Responding to a question about the delay in issuing a United States visa to the Iranian Speaker of Parliament, Mr. Verdugo said that originally the Conference would take place in Morocco, as the same problem with United States visas had occurred five years ago. The United States, however, had given assurance that there would not be any problem this time, and the Conference was held in New York. However, less than one week before the Conference, visas for Cuba and Iran had been denied. Once the Conference had started, the visa for Iran had been authorized, but the Speaker could not make it to New York any more. That was unacceptable, and the Conference had issued a statement in which it expressed its outrage. He was going to talk to United States authorities to see how the issue could be resolved, as the visa denial was an attack on democracy and on the parliamentary system.
Asked about interaction with members of the United States Congress on UN reforms, Mr. Verdugo said that the IPU strongly supported UN reform. One of the tasks speakers of parliament were taking back was to demand of their governments to approve UN reforms.

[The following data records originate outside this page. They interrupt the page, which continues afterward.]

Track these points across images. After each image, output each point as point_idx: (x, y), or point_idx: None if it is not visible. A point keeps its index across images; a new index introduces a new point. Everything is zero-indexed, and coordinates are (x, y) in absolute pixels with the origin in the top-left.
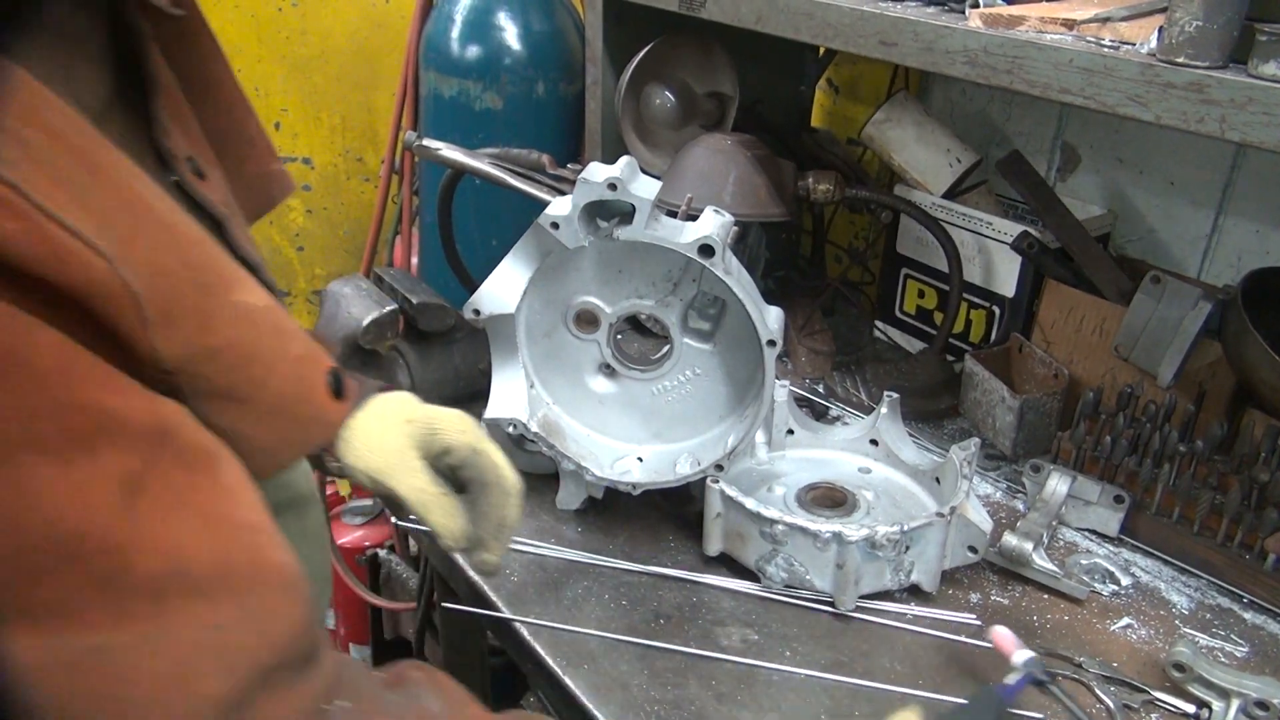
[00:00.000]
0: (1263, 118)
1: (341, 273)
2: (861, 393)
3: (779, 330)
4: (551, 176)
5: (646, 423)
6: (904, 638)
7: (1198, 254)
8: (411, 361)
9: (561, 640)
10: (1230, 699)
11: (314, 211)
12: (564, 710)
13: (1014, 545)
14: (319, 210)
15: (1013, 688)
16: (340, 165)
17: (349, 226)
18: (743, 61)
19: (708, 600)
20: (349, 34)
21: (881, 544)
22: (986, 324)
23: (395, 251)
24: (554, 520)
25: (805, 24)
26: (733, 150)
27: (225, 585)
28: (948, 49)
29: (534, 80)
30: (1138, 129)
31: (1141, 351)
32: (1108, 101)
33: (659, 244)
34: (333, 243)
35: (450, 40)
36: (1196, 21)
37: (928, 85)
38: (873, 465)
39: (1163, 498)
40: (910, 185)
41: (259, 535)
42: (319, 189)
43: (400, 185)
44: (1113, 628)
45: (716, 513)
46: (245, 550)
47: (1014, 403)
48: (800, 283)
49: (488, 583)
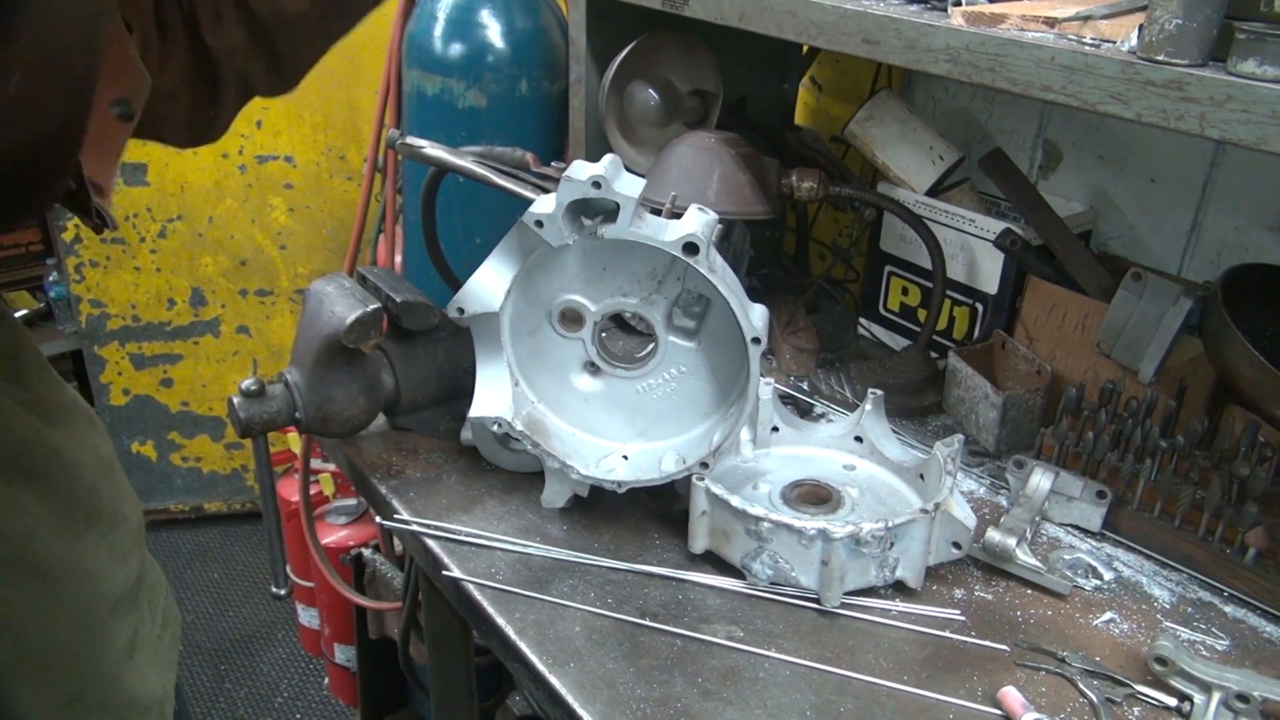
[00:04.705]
0: (1242, 115)
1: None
2: (846, 390)
3: (763, 328)
4: (535, 175)
5: (631, 421)
6: (889, 634)
7: (1178, 250)
8: (395, 360)
9: (547, 638)
10: (1211, 692)
11: (296, 210)
12: (549, 708)
13: (998, 541)
14: (301, 209)
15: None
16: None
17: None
18: (726, 59)
19: (693, 598)
20: None
21: (866, 541)
22: (969, 321)
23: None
24: (539, 519)
25: (788, 22)
26: (717, 148)
27: None
28: (930, 47)
29: (517, 78)
30: (1119, 126)
31: (1123, 348)
32: (1089, 99)
33: (643, 242)
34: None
35: (433, 38)
36: (1176, 20)
37: (910, 83)
38: (857, 462)
39: (1144, 493)
40: (893, 183)
41: None
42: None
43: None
44: (1095, 622)
45: (702, 510)
46: None
47: (997, 399)
48: (784, 280)
49: (472, 582)
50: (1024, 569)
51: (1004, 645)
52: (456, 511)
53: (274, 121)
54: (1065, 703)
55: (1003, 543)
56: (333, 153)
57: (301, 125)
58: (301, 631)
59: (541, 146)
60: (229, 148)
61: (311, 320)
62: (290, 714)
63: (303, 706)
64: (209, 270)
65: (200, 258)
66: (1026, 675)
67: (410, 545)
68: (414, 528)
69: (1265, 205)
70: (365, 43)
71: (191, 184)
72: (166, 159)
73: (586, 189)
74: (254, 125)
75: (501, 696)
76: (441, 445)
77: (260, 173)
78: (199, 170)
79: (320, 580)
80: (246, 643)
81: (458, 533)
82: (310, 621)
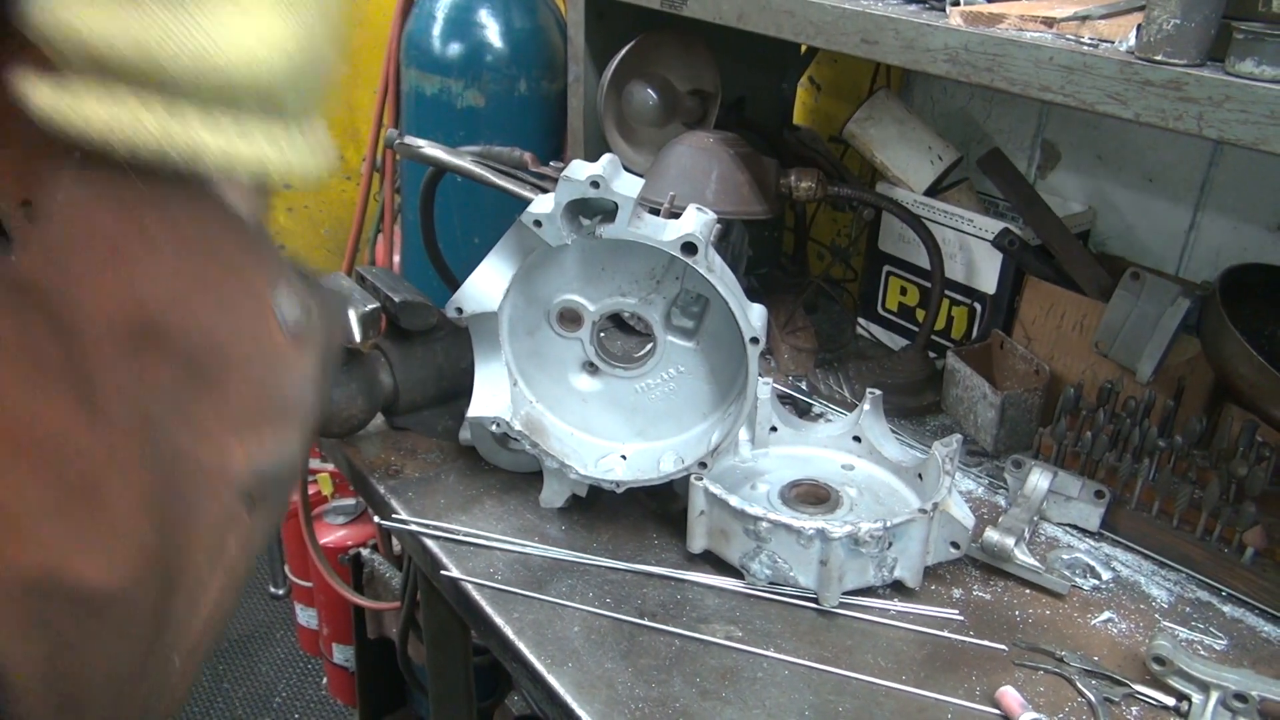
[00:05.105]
0: (1239, 115)
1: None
2: (844, 390)
3: (762, 328)
4: (534, 174)
5: (630, 420)
6: (887, 633)
7: (1176, 250)
8: (394, 360)
9: (545, 638)
10: (1209, 691)
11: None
12: (548, 708)
13: (996, 541)
14: (300, 209)
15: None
16: None
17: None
18: (725, 59)
19: (692, 598)
20: None
21: (865, 540)
22: (968, 321)
23: (377, 250)
24: (537, 519)
25: (787, 22)
26: (715, 148)
27: None
28: (928, 47)
29: (516, 78)
30: (1117, 126)
31: (1121, 347)
32: (1087, 99)
33: (642, 242)
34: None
35: (431, 38)
36: (1174, 20)
37: (909, 83)
38: (856, 462)
39: (1142, 492)
40: (892, 182)
41: None
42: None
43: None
44: (1093, 622)
45: (700, 510)
46: None
47: (995, 399)
48: (783, 280)
49: (471, 582)
50: (1022, 569)
51: (1002, 645)
52: (455, 511)
53: None
54: (1063, 702)
55: (1001, 542)
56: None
57: None
58: (300, 631)
59: (540, 146)
60: None
61: None
62: (289, 714)
63: (301, 706)
64: None
65: None
66: (1025, 675)
67: (409, 545)
68: (412, 527)
69: (1263, 205)
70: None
71: None
72: None
73: (585, 189)
74: None
75: (500, 696)
76: (440, 445)
77: None
78: None
79: (319, 580)
80: (245, 642)
81: (456, 532)
82: (308, 621)
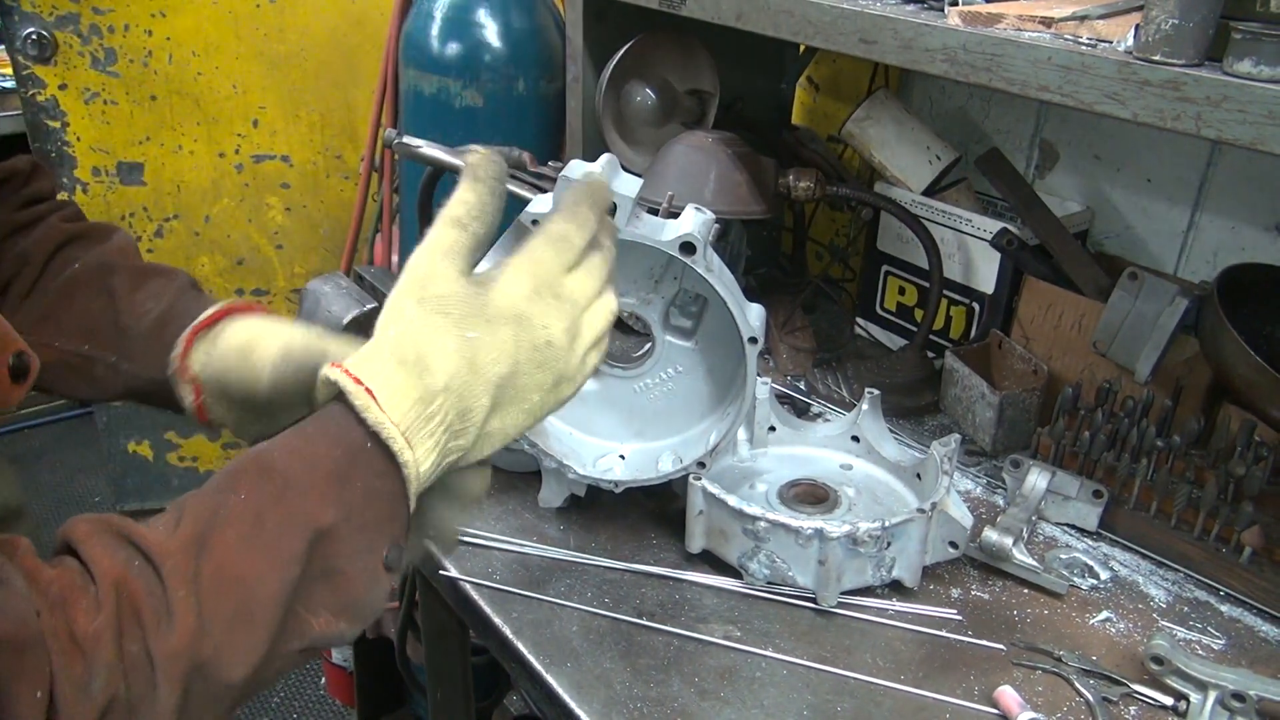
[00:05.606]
0: (1238, 115)
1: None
2: (843, 389)
3: (760, 327)
4: (532, 174)
5: (628, 420)
6: (886, 633)
7: (1174, 250)
8: None
9: (544, 638)
10: (1208, 691)
11: (293, 209)
12: (546, 708)
13: (994, 540)
14: (298, 208)
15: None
16: (319, 163)
17: (328, 224)
18: (723, 59)
19: (690, 598)
20: (328, 30)
21: (863, 540)
22: (966, 320)
23: (375, 249)
24: (536, 518)
25: (785, 21)
26: (714, 148)
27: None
28: (927, 47)
29: (514, 77)
30: (1115, 126)
31: (1119, 347)
32: (1085, 99)
33: (640, 242)
34: (312, 240)
35: (430, 37)
36: (1172, 20)
37: (907, 83)
38: (854, 462)
39: (1140, 492)
40: (890, 182)
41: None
42: (298, 187)
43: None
44: (1092, 621)
45: (699, 510)
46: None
47: (994, 399)
48: (781, 280)
49: (470, 582)
50: (1020, 568)
51: (1000, 644)
52: None
53: (271, 121)
54: (1062, 702)
55: (999, 542)
56: (330, 152)
57: (298, 125)
58: None
59: (538, 146)
60: (226, 147)
61: (308, 319)
62: (287, 714)
63: (299, 706)
64: (205, 269)
65: (197, 257)
66: (1023, 674)
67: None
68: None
69: (1261, 205)
70: (362, 42)
71: (188, 183)
72: (163, 159)
73: None
74: (251, 124)
75: (499, 696)
76: None
77: (257, 172)
78: (195, 170)
79: None
80: None
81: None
82: None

Mr. Johnsson added that members of Congress had been present during the Conference. From contacts he had had with them, he understood that they also supported reform of the United Nations. Specifically, they would like to see more interaction between parliaments -- themselves included -- and the Organization.
Asked for comments on statements of some countries, among them the United States, saying that there were about 60 democracies present at the United Nations, which would imply that the work of most participants was, if not worthless, doubtful, Mr. Johnsson responded that in his work, he had noted that in a very large number of countries parliaments were becoming stronger and stronger, and were trying to adapt to a rapid changing world where parliaments had to use new tools to exercise oversight, which was a fundamental task in a democracy.
Ms. Mbete added that democracy, by its very nature, meant the will of the people, and parliaments were the voice of the people. It was, therefore, an important institution for humanity. Without the “true voice of the people”, members of the executive branch would take decisions without any consultations and do as they saw fit.
Democracy ensured the will of the majority, of the ordinary people, first of all, through elections, so that parliament itself was the exercise of the will of the people. There must be freedom of speech within the parliament and the ability to differ openly. There also must be accessibility for members of society. It was difficult to determine what country was or was not democratic. The IPU did not point fingers.